I had my friends here to visit last weekend and it hit me how much I had changed in my view of life. Things they took for granted I did not, things I took for granted they did not. The change is so fast! I guess I’m a chameleon. I adapt to where I am. It’s both good and bad. Good, I feel at home faster and find my bearing, bad, I let go of things I thought was truth but it’s only “the Swedish truth” if you get what I mean.

I also miss my friends a lot. Some friends I talk to regularly but others become lost to me. The friends I have known for a long time, they will still be there, I know that, but all the new acquaintances I made this year before I moved, all those almost friends that I wanted to turn into real friendship…most of them are lost to me. And some friends are expecting, and I’m missing that too!
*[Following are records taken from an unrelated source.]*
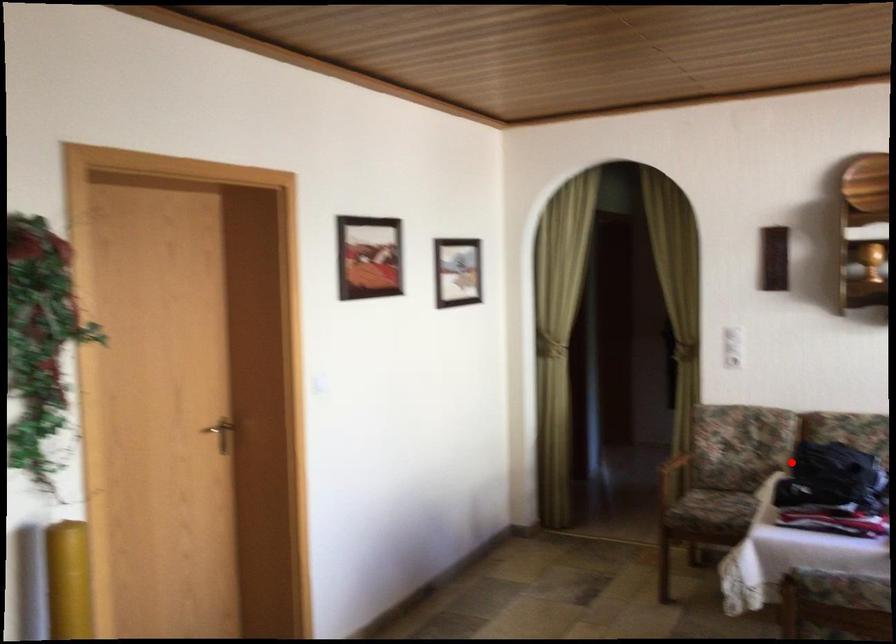
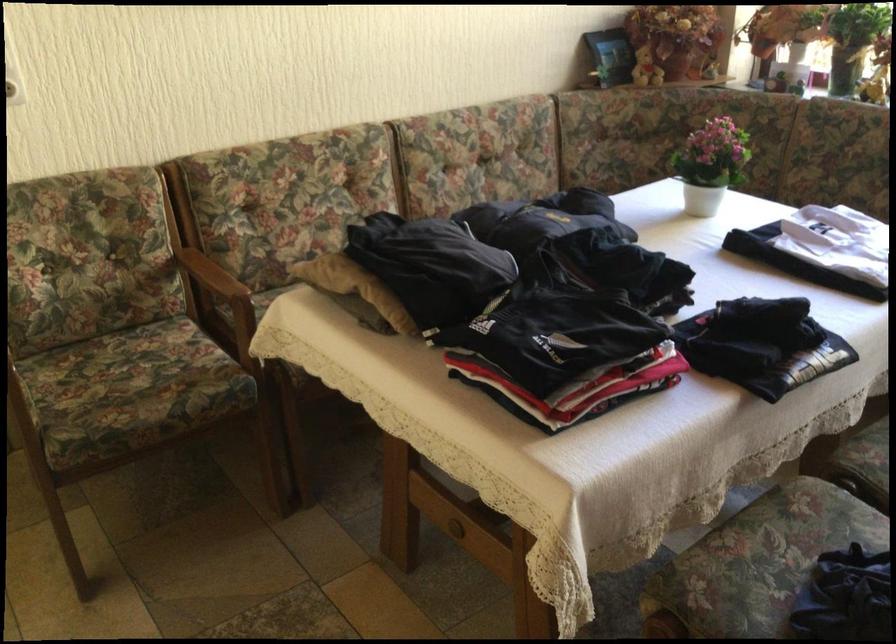
The point at the highlighted location is marked in the first image. Where is the corresponding point in the second image?

(355, 287)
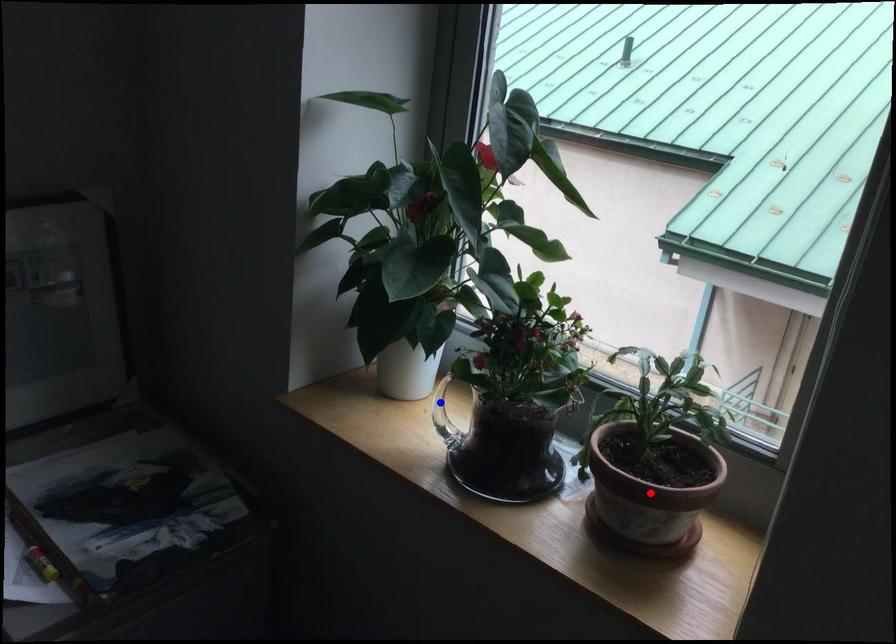
Question: Which of the two points in the image is closer to the camera?

Choices:
 (A) Blue point is closer.
 (B) Red point is closer.

Answer: (B)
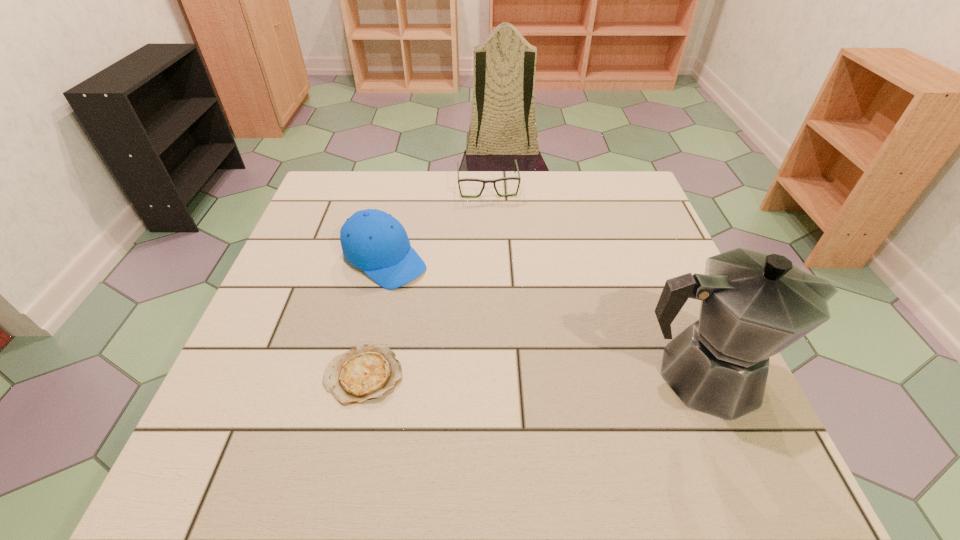
The image size is (960, 540). I want to click on vacant space on the desktop that is between the shortest object and the rightmost object and is positioned on the front-facing side of the second farthest object, so click(523, 375).

I want to click on vacant spot on the desktop that is between the shortest object and the coffeepot and is positioned on the lens of the third tallest object, so click(x=512, y=375).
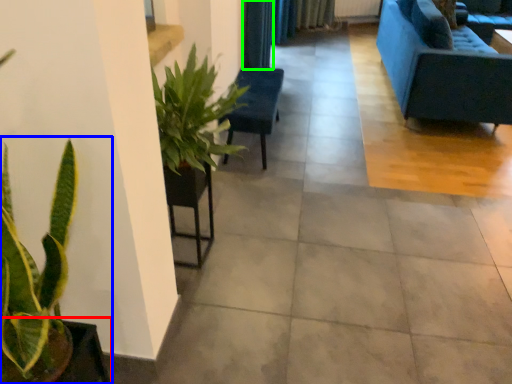
Question: Considering the real-world distances, which object is closest to flowerpot (highlighted by a red box)? houseplant (highlighted by a blue box) or curtain (highlighted by a green box).

Choices:
 (A) houseplant
 (B) curtain

Answer: (A)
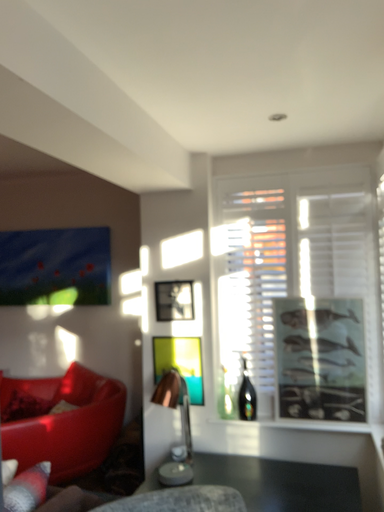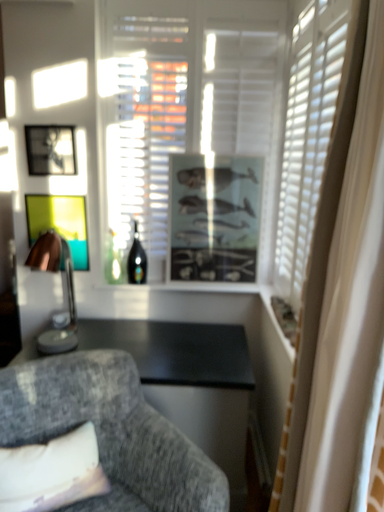
Question: Which way did the camera rotate in the video?

Choices:
 (A) rotated left
 (B) rotated right

Answer: (B)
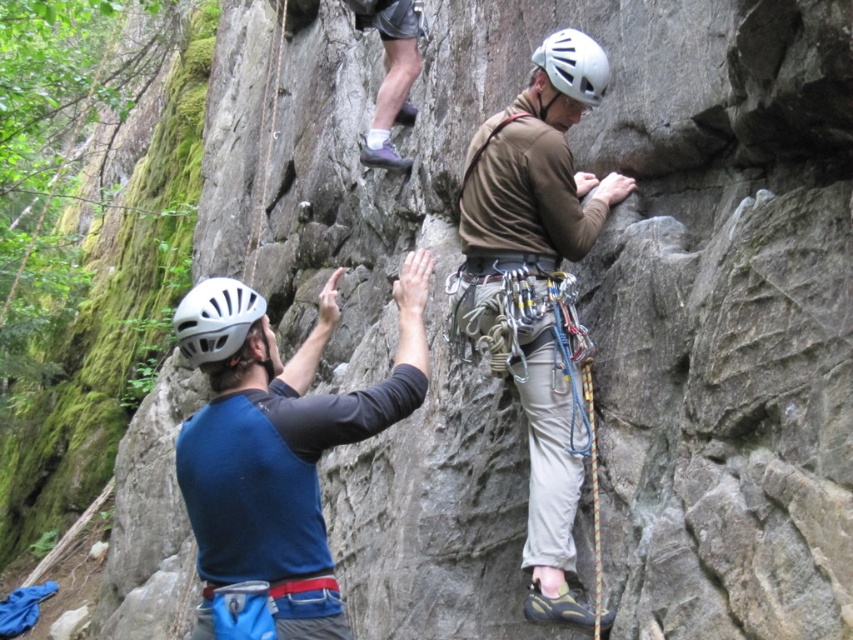
You are a photographer standing at the base of the rock face. You want to take a photo that includes both the climber in the foreground and the one higher up. Which of the two points, point (202, 419) or point (206, 301), is closer to the camera to ensure both climbers are in frame?

Point (206, 301) is closer to the camera since it is less further than point (202, 419), ensuring both climbers are within the frame.

You are a rock climber who needs to retrieve your rope at upper center. The blue fabric shirt at center belongs to your teammate. Which direction should you move to reach the rope without disturbing your teammate?

The blue fabric shirt at center is to the right of the rope at upper center, so you should move to the left to reach the rope at upper center without disturbing your teammate.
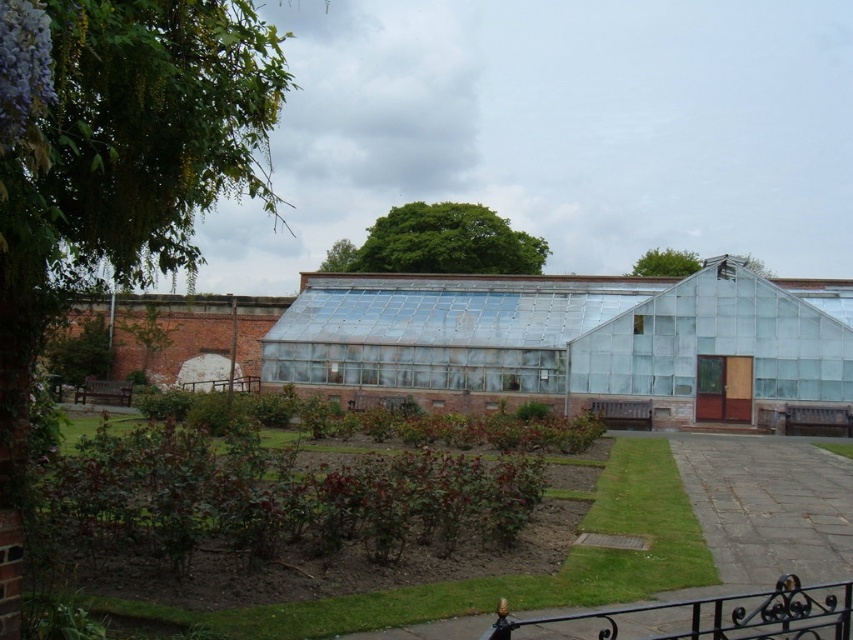
Question: Can you confirm if green leafy plants at center is smaller than transparent glass conservatory at center?

Choices:
 (A) no
 (B) yes

Answer: (B)

Question: From the image, what is the correct spatial relationship of transparent glass conservatory at center in relation to green leafy plant at center?

Choices:
 (A) above
 (B) below

Answer: (A)

Question: Which point is farther from the camera taking this photo?

Choices:
 (A) (262, 356)
 (B) (189, 600)

Answer: (A)

Question: Which object appears farthest from the camera in this image?

Choices:
 (A) transparent glass conservatory at center
 (B) green leafy plants at center

Answer: (A)

Question: Which of the following is the farthest from the observer?

Choices:
 (A) (659, 563)
 (B) (440, 381)

Answer: (B)

Question: Does green leafy plants at center appear over transparent glass conservatory at center?

Choices:
 (A) yes
 (B) no

Answer: (B)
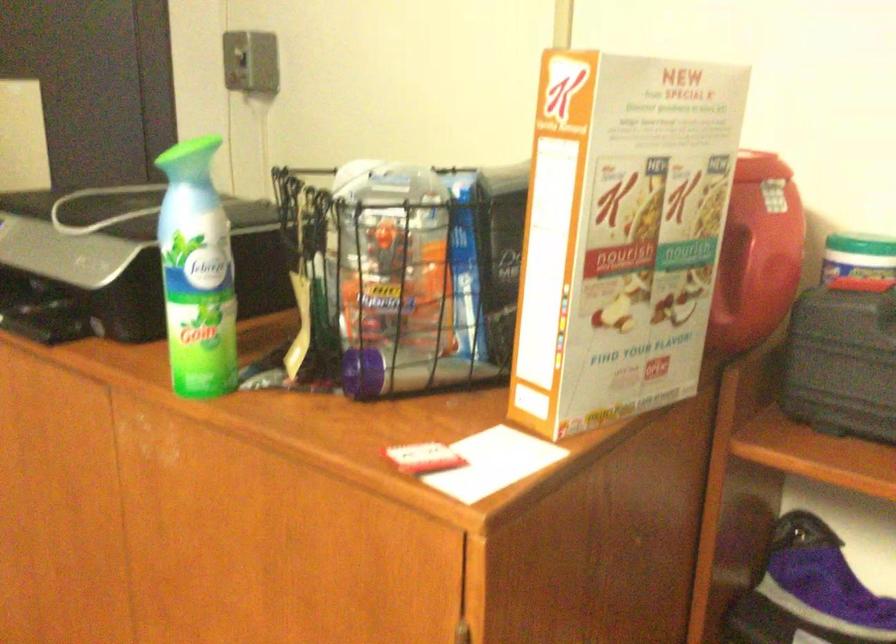
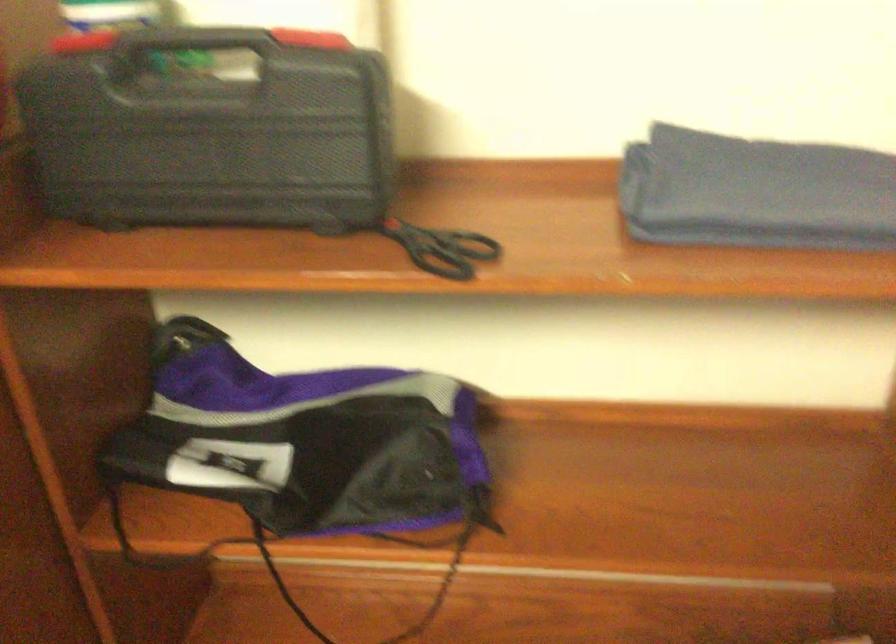
In the scene shown: How did the camera likely rotate?

The rotation direction of the camera is right-down.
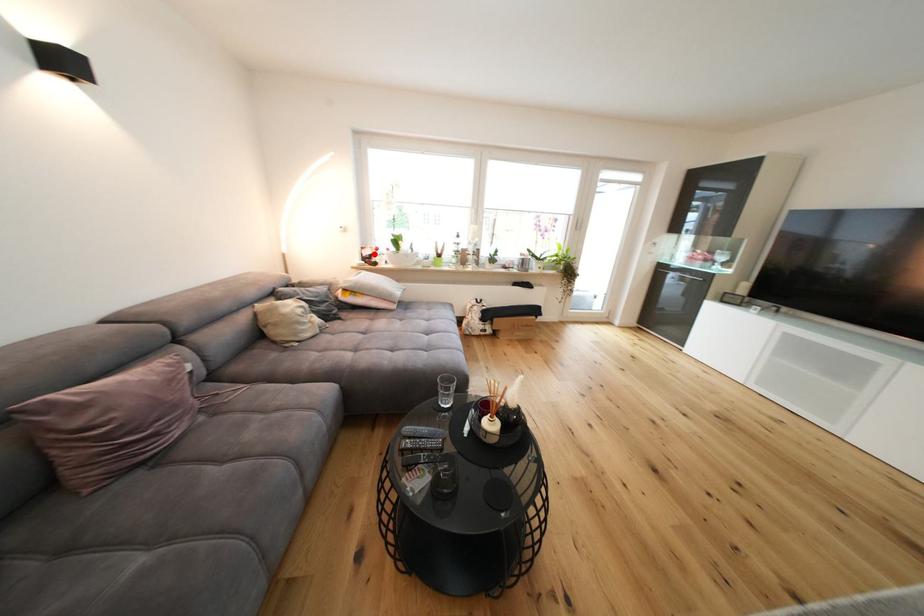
And my niece, she had a baby in August and I haven’t even met her yet!!!

Wow, this post turned depressing…Well, I’m still thankful I am here, love my church and see God more in my daily life. I’m glad I took this chance and got this experience. My heart is still halfway here, halfway in Sweden and I kinda like it that way.

Oh, I just realized, if I eat all food in the fridge/freezer, I can turn it off while back in Sweden! Save up on energy bill! Yay! Now I just need to make a few dishes with salmon, chicken and minced meat! I’ll sleep on that thought.